Copy out the rows below, swapping every "Reading left to right" for "Going from left to right" and leaving all else unchanged.

[[ Records supplied, beginning ]]

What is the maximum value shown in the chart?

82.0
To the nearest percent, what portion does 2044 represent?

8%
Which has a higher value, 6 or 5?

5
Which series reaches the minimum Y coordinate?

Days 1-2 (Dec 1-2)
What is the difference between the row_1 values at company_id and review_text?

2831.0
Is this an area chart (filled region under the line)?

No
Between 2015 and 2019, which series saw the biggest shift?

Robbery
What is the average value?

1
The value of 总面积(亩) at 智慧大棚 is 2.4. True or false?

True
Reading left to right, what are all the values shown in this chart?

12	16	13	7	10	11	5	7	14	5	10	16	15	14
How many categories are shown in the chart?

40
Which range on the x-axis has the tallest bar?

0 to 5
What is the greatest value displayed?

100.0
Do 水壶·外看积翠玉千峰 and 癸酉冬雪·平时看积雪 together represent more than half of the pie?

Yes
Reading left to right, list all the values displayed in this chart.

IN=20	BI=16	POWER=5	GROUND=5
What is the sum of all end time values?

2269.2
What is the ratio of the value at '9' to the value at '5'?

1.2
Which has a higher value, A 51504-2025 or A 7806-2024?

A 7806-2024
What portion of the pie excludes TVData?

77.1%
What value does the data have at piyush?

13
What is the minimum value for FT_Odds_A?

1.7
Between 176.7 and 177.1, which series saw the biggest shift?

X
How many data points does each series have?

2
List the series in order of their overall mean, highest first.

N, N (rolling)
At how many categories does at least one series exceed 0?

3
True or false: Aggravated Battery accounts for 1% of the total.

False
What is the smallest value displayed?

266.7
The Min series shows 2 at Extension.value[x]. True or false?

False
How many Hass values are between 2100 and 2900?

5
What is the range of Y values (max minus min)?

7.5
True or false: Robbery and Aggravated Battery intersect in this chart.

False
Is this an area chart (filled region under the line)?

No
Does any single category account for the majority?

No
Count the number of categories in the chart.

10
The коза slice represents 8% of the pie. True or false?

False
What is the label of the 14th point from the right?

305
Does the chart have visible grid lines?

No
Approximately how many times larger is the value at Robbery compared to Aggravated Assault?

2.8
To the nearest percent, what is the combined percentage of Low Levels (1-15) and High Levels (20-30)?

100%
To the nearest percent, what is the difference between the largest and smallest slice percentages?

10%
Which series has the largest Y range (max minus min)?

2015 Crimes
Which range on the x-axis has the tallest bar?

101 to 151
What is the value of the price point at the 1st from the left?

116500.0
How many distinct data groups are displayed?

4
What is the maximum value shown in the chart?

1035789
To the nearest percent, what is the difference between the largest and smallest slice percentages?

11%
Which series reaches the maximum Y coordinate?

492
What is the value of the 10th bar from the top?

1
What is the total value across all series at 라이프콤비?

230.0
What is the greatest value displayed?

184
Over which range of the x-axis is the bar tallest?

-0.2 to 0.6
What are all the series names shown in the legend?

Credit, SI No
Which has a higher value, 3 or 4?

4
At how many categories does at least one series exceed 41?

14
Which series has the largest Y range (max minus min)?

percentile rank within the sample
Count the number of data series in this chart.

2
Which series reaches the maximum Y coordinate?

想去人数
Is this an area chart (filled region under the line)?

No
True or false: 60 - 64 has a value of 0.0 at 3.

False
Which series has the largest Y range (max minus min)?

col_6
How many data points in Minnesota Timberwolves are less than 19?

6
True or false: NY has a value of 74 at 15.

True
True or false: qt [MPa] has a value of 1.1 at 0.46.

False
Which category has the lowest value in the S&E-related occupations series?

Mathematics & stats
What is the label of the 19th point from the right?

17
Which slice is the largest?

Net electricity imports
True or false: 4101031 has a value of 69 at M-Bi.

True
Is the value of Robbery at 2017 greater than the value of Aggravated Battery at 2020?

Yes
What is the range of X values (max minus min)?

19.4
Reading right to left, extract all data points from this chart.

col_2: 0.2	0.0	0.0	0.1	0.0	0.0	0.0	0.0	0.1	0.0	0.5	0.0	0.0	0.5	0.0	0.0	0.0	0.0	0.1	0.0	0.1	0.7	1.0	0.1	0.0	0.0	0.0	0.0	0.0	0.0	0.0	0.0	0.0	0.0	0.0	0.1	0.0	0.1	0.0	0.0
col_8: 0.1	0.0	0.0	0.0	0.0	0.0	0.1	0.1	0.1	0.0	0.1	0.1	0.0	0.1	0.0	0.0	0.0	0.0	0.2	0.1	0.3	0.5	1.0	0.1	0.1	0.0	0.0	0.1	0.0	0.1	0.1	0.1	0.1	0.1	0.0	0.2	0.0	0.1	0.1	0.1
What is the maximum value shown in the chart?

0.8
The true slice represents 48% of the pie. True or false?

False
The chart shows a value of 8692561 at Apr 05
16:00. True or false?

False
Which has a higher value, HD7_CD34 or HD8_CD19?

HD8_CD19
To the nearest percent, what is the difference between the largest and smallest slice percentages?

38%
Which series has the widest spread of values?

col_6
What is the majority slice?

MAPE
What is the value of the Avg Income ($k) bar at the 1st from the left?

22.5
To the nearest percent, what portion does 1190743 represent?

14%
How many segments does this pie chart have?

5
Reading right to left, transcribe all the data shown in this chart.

[[ Records supplied, end ]]

Result of the exercise -
What is the maximum value shown in the chart?

82.0
To the nearest percent, what portion does 2044 represent?

8%
Which has a higher value, 6 or 5?

5
Which series reaches the minimum Y coordinate?

Days 1-2 (Dec 1-2)
What is the difference between the row_1 values at company_id and review_text?

2831.0
Is this an area chart (filled region under the line)?

No
Between 2015 and 2019, which series saw the biggest shift?

Robbery
What is the average value?

1
The value of 总面积(亩) at 智慧大棚 is 2.4. True or false?

True
Going from left to right, what are all the values shown in this chart?

12	16	13	7	10	11	5	7	14	5	10	16	15	14
How many categories are shown in the chart?

40
Which range on the x-axis has the tallest bar?

0 to 5
What is the greatest value displayed?

100.0
Do 水壶·外看积翠玉千峰 and 癸酉冬雪·平时看积雪 together represent more than half of the pie?

Yes
Going from left to right, list all the values displayed in this chart.

IN=20	BI=16	POWER=5	GROUND=5
What is the sum of all end time values?

2269.2
What is the ratio of the value at '9' to the value at '5'?

1.2
Which has a higher value, A 51504-2025 or A 7806-2024?

A 7806-2024
What portion of the pie excludes TVData?

77.1%
What value does the data have at piyush?

13
What is the minimum value for FT_Odds_A?

1.7
Between 176.7 and 177.1, which series saw the biggest shift?

X
How many data points does each series have?

2
List the series in order of their overall mean, highest first.

N, N (rolling)
At how many categories does at least one series exceed 0?

3
True or false: Aggravated Battery accounts for 1% of the total.

False
What is the smallest value displayed?

266.7
The Min series shows 2 at Extension.value[x]. True or false?

False
How many Hass values are between 2100 and 2900?

5
What is the range of Y values (max minus min)?

7.5
True or false: Robbery and Aggravated Battery intersect in this chart.

False
Is this an area chart (filled region under the line)?

No
Does any single category account for the majority?

No
Count the number of categories in the chart.

10
The коза slice represents 8% of the pie. True or false?

False
What is the label of the 14th point from the right?

305
Does the chart have visible grid lines?

No
Approximately how many times larger is the value at Robbery compared to Aggravated Assault?

2.8
To the nearest percent, what is the combined percentage of Low Levels (1-15) and High Levels (20-30)?

100%
To the nearest percent, what is the difference between the largest and smallest slice percentages?

10%
Which series has the largest Y range (max minus min)?

2015 Crimes
Which range on the x-axis has the tallest bar?

101 to 151
What is the value of the price point at the 1st from the left?

116500.0
How many distinct data groups are displayed?

4
What is the maximum value shown in the chart?

1035789
To the nearest percent, what is the difference between the largest and smallest slice percentages?

11%
Which series reaches the maximum Y coordinate?

492
What is the value of the 10th bar from the top?

1
What is the total value across all series at 라이프콤비?

230.0
What is the greatest value displayed?

184
Over which range of the x-axis is the bar tallest?

-0.2 to 0.6
What are all the series names shown in the legend?

Credit, SI No
Which has a higher value, 3 or 4?

4
At how many categories does at least one series exceed 41?

14
Which series has the largest Y range (max minus min)?

percentile rank within the sample
Count the number of data series in this chart.

2
Which series reaches the maximum Y coordinate?

想去人数
Is this an area chart (filled region under the line)?

No
True or false: 60 - 64 has a value of 0.0 at 3.

False
Which series has the largest Y range (max minus min)?

col_6
How many data points in Minnesota Timberwolves are less than 19?

6
True or false: NY has a value of 74 at 15.

True
True or false: qt [MPa] has a value of 1.1 at 0.46.

False
Which category has the lowest value in the S&E-related occupations series?

Mathematics & stats
What is the label of the 19th point from the right?

17
Which slice is the largest?

Net electricity imports
True or false: 4101031 has a value of 69 at M-Bi.

True
Is the value of Robbery at 2017 greater than the value of Aggravated Battery at 2020?

Yes
What is the range of X values (max minus min)?

19.4
Reading right to left, extract all data points from this chart.

col_2: 0.2	0.0	0.0	0.1	0.0	0.0	0.0	0.0	0.1	0.0	0.5	0.0	0.0	0.5	0.0	0.0	0.0	0.0	0.1	0.0	0.1	0.7	1.0	0.1	0.0	0.0	0.0	0.0	0.0	0.0	0.0	0.0	0.0	0.0	0.0	0.1	0.0	0.1	0.0	0.0
col_8: 0.1	0.0	0.0	0.0	0.0	0.0	0.1	0.1	0.1	0.0	0.1	0.1	0.0	0.1	0.0	0.0	0.0	0.0	0.2	0.1	0.3	0.5	1.0	0.1	0.1	0.0	0.0	0.1	0.0	0.1	0.1	0.1	0.1	0.1	0.0	0.2	0.0	0.1	0.1	0.1
What is the maximum value shown in the chart?

0.8
The true slice represents 48% of the pie. True or false?

False
The chart shows a value of 8692561 at Apr 05
16:00. True or false?

False
Which has a higher value, HD7_CD34 or HD8_CD19?

HD8_CD19
To the nearest percent, what is the difference between the largest and smallest slice percentages?

38%
Which series has the widest spread of values?

col_6
What is the majority slice?

MAPE
What is the value of the Avg Income ($k) bar at the 1st from the left?

22.5
To the nearest percent, what portion does 1190743 represent?

14%
How many segments does this pie chart have?

5
Reading right to left, transcribe all the data shown in this chart.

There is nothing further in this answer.